● **Exercise**: Copy out the following material verbatim, preserving every line and character without alteration.

● **Provided records**:
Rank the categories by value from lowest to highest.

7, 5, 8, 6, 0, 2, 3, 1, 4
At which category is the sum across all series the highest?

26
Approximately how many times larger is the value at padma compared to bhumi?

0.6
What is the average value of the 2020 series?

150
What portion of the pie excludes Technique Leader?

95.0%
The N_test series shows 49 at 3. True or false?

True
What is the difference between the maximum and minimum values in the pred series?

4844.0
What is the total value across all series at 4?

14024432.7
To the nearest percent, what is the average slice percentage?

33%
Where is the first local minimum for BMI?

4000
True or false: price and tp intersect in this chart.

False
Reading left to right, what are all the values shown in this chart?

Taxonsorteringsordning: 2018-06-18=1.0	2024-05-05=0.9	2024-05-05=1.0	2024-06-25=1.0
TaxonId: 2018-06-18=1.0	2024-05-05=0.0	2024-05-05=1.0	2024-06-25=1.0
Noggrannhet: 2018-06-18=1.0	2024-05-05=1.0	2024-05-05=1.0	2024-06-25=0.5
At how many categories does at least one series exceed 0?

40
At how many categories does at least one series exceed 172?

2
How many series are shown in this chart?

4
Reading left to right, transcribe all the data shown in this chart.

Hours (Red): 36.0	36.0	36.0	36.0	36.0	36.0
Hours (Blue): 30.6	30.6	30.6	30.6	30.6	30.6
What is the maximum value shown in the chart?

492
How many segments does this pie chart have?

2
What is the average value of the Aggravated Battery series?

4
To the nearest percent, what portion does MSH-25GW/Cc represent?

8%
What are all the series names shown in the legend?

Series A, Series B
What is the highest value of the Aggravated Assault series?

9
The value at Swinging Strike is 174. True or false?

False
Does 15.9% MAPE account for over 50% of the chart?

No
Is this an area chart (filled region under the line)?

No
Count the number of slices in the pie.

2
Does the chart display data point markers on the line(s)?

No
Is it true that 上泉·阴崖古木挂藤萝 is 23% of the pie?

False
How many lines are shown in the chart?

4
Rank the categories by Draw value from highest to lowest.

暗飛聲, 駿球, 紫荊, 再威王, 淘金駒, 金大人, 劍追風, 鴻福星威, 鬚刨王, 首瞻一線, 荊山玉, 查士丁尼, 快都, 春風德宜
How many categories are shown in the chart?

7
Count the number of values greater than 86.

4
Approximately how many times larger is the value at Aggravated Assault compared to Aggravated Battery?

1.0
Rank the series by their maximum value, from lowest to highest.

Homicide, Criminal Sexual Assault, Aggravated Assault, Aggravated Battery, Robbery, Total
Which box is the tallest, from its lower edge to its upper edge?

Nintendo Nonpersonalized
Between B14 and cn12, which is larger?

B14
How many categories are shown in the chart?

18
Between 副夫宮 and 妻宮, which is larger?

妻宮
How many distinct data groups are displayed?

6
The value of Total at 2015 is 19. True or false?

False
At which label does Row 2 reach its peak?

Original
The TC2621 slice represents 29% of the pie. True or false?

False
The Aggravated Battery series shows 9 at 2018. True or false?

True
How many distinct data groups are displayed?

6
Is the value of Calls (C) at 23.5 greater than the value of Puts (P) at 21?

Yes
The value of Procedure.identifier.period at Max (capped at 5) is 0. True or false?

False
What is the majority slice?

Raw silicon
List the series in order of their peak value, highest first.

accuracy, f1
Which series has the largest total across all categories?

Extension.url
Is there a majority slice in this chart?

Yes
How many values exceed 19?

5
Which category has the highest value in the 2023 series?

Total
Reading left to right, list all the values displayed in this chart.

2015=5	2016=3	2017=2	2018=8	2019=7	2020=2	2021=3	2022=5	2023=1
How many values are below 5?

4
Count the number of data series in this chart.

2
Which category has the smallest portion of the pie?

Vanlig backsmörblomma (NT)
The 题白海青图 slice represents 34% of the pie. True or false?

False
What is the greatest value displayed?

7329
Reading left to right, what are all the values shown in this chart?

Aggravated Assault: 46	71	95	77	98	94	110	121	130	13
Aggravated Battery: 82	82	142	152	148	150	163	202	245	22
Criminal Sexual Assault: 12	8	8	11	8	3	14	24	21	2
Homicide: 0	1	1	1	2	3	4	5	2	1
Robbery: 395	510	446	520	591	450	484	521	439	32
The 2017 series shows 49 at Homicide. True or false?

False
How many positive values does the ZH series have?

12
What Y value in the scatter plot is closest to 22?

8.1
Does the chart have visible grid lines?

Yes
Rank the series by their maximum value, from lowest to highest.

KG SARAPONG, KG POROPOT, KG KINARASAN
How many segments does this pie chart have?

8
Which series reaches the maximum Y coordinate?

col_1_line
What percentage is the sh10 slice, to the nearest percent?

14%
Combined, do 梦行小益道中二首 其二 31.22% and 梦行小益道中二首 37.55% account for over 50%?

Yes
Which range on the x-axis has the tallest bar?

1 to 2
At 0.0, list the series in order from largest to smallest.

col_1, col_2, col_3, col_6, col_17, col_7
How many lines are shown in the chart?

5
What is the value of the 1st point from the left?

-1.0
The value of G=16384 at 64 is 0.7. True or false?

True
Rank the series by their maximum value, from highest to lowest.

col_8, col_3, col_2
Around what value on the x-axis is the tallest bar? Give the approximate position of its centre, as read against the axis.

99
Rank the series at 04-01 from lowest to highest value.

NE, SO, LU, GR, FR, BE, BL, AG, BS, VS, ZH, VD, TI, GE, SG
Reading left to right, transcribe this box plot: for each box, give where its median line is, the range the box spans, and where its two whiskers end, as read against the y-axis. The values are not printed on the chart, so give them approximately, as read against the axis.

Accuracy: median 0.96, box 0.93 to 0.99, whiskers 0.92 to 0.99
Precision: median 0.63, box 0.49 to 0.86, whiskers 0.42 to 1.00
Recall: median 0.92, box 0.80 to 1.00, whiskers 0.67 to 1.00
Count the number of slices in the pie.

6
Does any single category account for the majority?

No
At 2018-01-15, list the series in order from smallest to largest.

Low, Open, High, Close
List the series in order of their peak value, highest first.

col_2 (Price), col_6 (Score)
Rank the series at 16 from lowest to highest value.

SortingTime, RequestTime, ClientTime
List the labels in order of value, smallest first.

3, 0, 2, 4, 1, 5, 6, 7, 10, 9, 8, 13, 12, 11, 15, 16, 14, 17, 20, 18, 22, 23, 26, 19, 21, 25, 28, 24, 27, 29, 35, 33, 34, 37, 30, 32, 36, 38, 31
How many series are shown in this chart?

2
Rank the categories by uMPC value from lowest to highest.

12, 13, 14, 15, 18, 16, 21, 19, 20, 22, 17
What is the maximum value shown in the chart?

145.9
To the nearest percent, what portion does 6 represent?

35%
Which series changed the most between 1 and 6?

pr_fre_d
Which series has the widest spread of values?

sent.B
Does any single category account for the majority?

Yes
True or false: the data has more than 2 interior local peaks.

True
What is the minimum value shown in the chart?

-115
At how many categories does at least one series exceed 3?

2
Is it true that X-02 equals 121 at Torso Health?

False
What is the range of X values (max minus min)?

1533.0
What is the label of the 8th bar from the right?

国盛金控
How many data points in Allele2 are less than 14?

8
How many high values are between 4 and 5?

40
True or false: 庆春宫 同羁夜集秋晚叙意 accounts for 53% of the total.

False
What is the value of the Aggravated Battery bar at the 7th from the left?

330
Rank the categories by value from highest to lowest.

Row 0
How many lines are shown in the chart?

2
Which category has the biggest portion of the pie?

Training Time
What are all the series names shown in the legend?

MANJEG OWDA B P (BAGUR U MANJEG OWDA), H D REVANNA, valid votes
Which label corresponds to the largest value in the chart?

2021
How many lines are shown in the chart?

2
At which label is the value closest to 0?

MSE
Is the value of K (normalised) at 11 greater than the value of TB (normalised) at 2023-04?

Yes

● **Exercise response**:
Rank the categories by value from lowest to highest.

7, 5, 8, 6, 0, 2, 3, 1, 4
At which category is the sum across all series the highest?

26
Approximately how many times larger is the value at padma compared to bhumi?

0.6
What is the average value of the 2020 series?

150
What portion of the pie excludes Technique Leader?

95.0%
The N_test series shows 49 at 3. True or false?

True
What is the difference between the maximum and minimum values in the pred series?

4844.0
What is the total value across all series at 4?

14024432.7
To the nearest percent, what is the average slice percentage?

33%
Where is the first local minimum for BMI?

4000
True or false: price and tp intersect in this chart.

False
Reading left to right, what are all the values shown in this chart?

Taxonsorteringsordning: 2018-06-18=1.0	2024-05-05=0.9	2024-05-05=1.0	2024-06-25=1.0
TaxonId: 2018-06-18=1.0	2024-05-05=0.0	2024-05-05=1.0	2024-06-25=1.0
Noggrannhet: 2018-06-18=1.0	2024-05-05=1.0	2024-05-05=1.0	2024-06-25=0.5
At how many categories does at least one series exceed 0?

40
At how many categories does at least one series exceed 172?

2
How many series are shown in this chart?

4
Reading left to right, transcribe all the data shown in this chart.

Hours (Red): 36.0	36.0	36.0	36.0	36.0	36.0
Hours (Blue): 30.6	30.6	30.6	30.6	30.6	30.6
What is the maximum value shown in the chart?

492
How many segments does this pie chart have?

2
What is the average value of the Aggravated Battery series?

4
To the nearest percent, what portion does MSH-25GW/Cc represent?

8%
What are all the series names shown in the legend?

Series A, Series B
What is the highest value of the Aggravated Assault series?

9
The value at Swinging Strike is 174. True or false?

False
Does 15.9% MAPE account for over 50% of the chart?

No
Is this an area chart (filled region under the line)?

No
Count the number of slices in the pie.

2
Does the chart display data point markers on the line(s)?

No
Is it true that 上泉·阴崖古木挂藤萝 is 23% of the pie?

False
How many lines are shown in the chart?

4
Rank the categories by Draw value from highest to lowest.

暗飛聲, 駿球, 紫荊, 再威王, 淘金駒, 金大人, 劍追風, 鴻福星威, 鬚刨王, 首瞻一線, 荊山玉, 查士丁尼, 快都, 春風德宜
How many categories are shown in the chart?

7
Count the number of values greater than 86.

4
Approximately how many times larger is the value at Aggravated Assault compared to Aggravated Battery?

1.0
Rank the series by their maximum value, from lowest to highest.

Homicide, Criminal Sexual Assault, Aggravated Assault, Aggravated Battery, Robbery, Total
Which box is the tallest, from its lower edge to its upper edge?

Nintendo Nonpersonalized
Between B14 and cn12, which is larger?

B14
How many categories are shown in the chart?

18
Between 副夫宮 and 妻宮, which is larger?

妻宮
How many distinct data groups are displayed?

6
The value of Total at 2015 is 19. True or false?

False
At which label does Row 2 reach its peak?

Original
The TC2621 slice represents 29% of the pie. True or false?

False
The Aggravated Battery series shows 9 at 2018. True or false?

True
How many distinct data groups are displayed?

6
Is the value of Calls (C) at 23.5 greater than the value of Puts (P) at 21?

Yes
The value of Procedure.identifier.period at Max (capped at 5) is 0. True or false?

False
What is the majority slice?

Raw silicon
List the series in order of their peak value, highest first.

accuracy, f1
Which series has the largest total across all categories?

Extension.url
Is there a majority slice in this chart?

Yes
How many values exceed 19?

5
Which category has the highest value in the 2023 series?

Total
Reading left to right, list all the values displayed in this chart.

2015=5	2016=3	2017=2	2018=8	2019=7	2020=2	2021=3	2022=5	2023=1
How many values are below 5?

4
Count the number of data series in this chart.

2
Which category has the smallest portion of the pie?

Vanlig backsmörblomma (NT)
The 题白海青图 slice represents 34% of the pie. True or false?

False
What is the greatest value displayed?

7329
Reading left to right, what are all the values shown in this chart?

Aggravated Assault: 46	71	95	77	98	94	110	121	130	13
Aggravated Battery: 82	82	142	152	148	150	163	202	245	22
Criminal Sexual Assault: 12	8	8	11	8	3	14	24	21	2
Homicide: 0	1	1	1	2	3	4	5	2	1
Robbery: 395	510	446	520	591	450	484	521	439	32
The 2017 series shows 49 at Homicide. True or false?

False
How many positive values does the ZH series have?

12
What Y value in the scatter plot is closest to 22?

8.1
Does the chart have visible grid lines?

Yes
Rank the series by their maximum value, from lowest to highest.

KG SARAPONG, KG POROPOT, KG KINARASAN
How many segments does this pie chart have?

8
Which series reaches the maximum Y coordinate?

col_1_line
What percentage is the sh10 slice, to the nearest percent?

14%
Combined, do 梦行小益道中二首 其二 31.22% and 梦行小益道中二首 37.55% account for over 50%?

Yes
Which range on the x-axis has the tallest bar?

1 to 2
At 0.0, list the series in order from largest to smallest.

col_1, col_2, col_3, col_6, col_17, col_7
How many lines are shown in the chart?

5
What is the value of the 1st point from the left?

-1.0
The value of G=16384 at 64 is 0.7. True or false?

True
Rank the series by their maximum value, from highest to lowest.

col_8, col_3, col_2
Around what value on the x-axis is the tallest bar? Give the approximate position of its centre, as read against the axis.

99
Rank the series at 04-01 from lowest to highest value.

NE, SO, LU, GR, FR, BE, BL, AG, BS, VS, ZH, VD, TI, GE, SG
Reading left to right, transcribe this box plot: for each box, give where its median line is, the range the box spans, and where its two whiskers end, as read against the y-axis. The values are not printed on the chart, so give them approximately, as read against the axis.

Accuracy: median 0.96, box 0.93 to 0.99, whiskers 0.92 to 0.99
Precision: median 0.63, box 0.49 to 0.86, whiskers 0.42 to 1.00
Recall: median 0.92, box 0.80 to 1.00, whiskers 0.67 to 1.00
Count the number of slices in the pie.

6
Does any single category account for the majority?

No
At 2018-01-15, list the series in order from smallest to largest.

Low, Open, High, Close
List the series in order of their peak value, highest first.

col_2 (Price), col_6 (Score)
Rank the series at 16 from lowest to highest value.

SortingTime, RequestTime, ClientTime
List the labels in order of value, smallest first.

3, 0, 2, 4, 1, 5, 6, 7, 10, 9, 8, 13, 12, 11, 15, 16, 14, 17, 20, 18, 22, 23, 26, 19, 21, 25, 28, 24, 27, 29, 35, 33, 34, 37, 30, 32, 36, 38, 31
How many series are shown in this chart?

2
Rank the categories by uMPC value from lowest to highest.

12, 13, 14, 15, 18, 16, 21, 19, 20, 22, 17
What is the maximum value shown in the chart?

145.9
To the nearest percent, what portion does 6 represent?

35%
Which series changed the most between 1 and 6?

pr_fre_d
Which series has the widest spread of values?

sent.B
Does any single category account for the majority?

Yes
True or false: the data has more than 2 interior local peaks.

True
What is the minimum value shown in the chart?

-115
At how many categories does at least one series exceed 3?

2
Is it true that X-02 equals 121 at Torso Health?

False
What is the range of X values (max minus min)?

1533.0
What is the label of the 8th bar from the right?

国盛金控
How many data points in Allele2 are less than 14?

8
How many high values are between 4 and 5?

40
True or false: 庆春宫 同羁夜集秋晚叙意 accounts for 53% of the total.

False
What is the value of the Aggravated Battery bar at the 7th from the left?

330
Rank the categories by value from highest to lowest.

Row 0
How many lines are shown in the chart?

2
Which category has the biggest portion of the pie?

Training Time
What are all the series names shown in the legend?

MANJEG OWDA B P (BAGUR U MANJEG OWDA), H D REVANNA, valid votes
Which label corresponds to the largest value in the chart?

2021
How many lines are shown in the chart?

2
At which label is the value closest to 0?

MSE
Is the value of K (normalised) at 11 greater than the value of TB (normalised) at 2023-04?

Yes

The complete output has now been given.